You are joining us in our final days in Barrow, AK. “Stuff hits the fan week” has commenced and all three final coring days are finished. I don’t think that you, dear reader, quite understand the implications of this statement: ALL OF THE ICE-MITT BOXES ARE FULL. We are completely done with the coring portion of our fieldwork. If you need a recap we have cored 33 “successful” cores – 20 of which are in ICE-MITT boxes, 7 of which are isothermal cores, and the remaining 6 have been test cores. This number does not include the many unsuccessful or broken cores that we had to take, often leaving up to six or seven holes in the ground on a particularly inefficient day (so you can just about quadruple that first number).

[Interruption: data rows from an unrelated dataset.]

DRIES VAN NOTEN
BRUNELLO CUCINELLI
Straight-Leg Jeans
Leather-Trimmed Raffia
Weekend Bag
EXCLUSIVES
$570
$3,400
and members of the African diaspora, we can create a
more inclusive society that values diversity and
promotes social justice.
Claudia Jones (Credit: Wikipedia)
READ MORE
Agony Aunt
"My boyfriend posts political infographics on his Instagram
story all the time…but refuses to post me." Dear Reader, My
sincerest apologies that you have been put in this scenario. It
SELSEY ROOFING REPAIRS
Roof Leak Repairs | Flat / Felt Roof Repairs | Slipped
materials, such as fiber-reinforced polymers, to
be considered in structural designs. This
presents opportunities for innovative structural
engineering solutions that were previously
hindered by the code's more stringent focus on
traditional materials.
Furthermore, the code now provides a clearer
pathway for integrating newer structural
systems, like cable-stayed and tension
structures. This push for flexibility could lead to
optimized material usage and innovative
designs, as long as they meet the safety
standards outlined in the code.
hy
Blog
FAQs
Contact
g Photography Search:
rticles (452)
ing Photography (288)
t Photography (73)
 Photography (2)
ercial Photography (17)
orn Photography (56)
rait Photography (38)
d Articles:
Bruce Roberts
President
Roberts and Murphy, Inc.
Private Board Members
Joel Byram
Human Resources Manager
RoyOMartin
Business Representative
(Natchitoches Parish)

What I’m trying to say is that this last core is the end of an era! It is the end of six weeks of work (really, I’m getting way too ahead of myself; we still have two more days, reign it in, Ellyn). Though taking our last core on a bluebird day in the Arctic was spectacular and prideful, oh my gosh was it also a little sad. This was the last time I would venture out into the cold openness of the Alaska coastline with the intent of stealing its ice for scientific purposes; the last time that I would flirt with frostbite during a 40 minute snowmobile ride to our south site and go home with frost-nip instead. As it was one of our more efficient coring days (because Natalie Afonina finally arrived!), it all ended too quickly.
What else could we do to lament in our achievements but play on the pack ice blocks? Though, on a higher rung of our achievements recently is the fact that Nelson, our beloved bear-guard, has admitted that of all of the scientists, the ICE-MITT Team is just the most fun. And yes, he did join us in our pack ice gallivanting.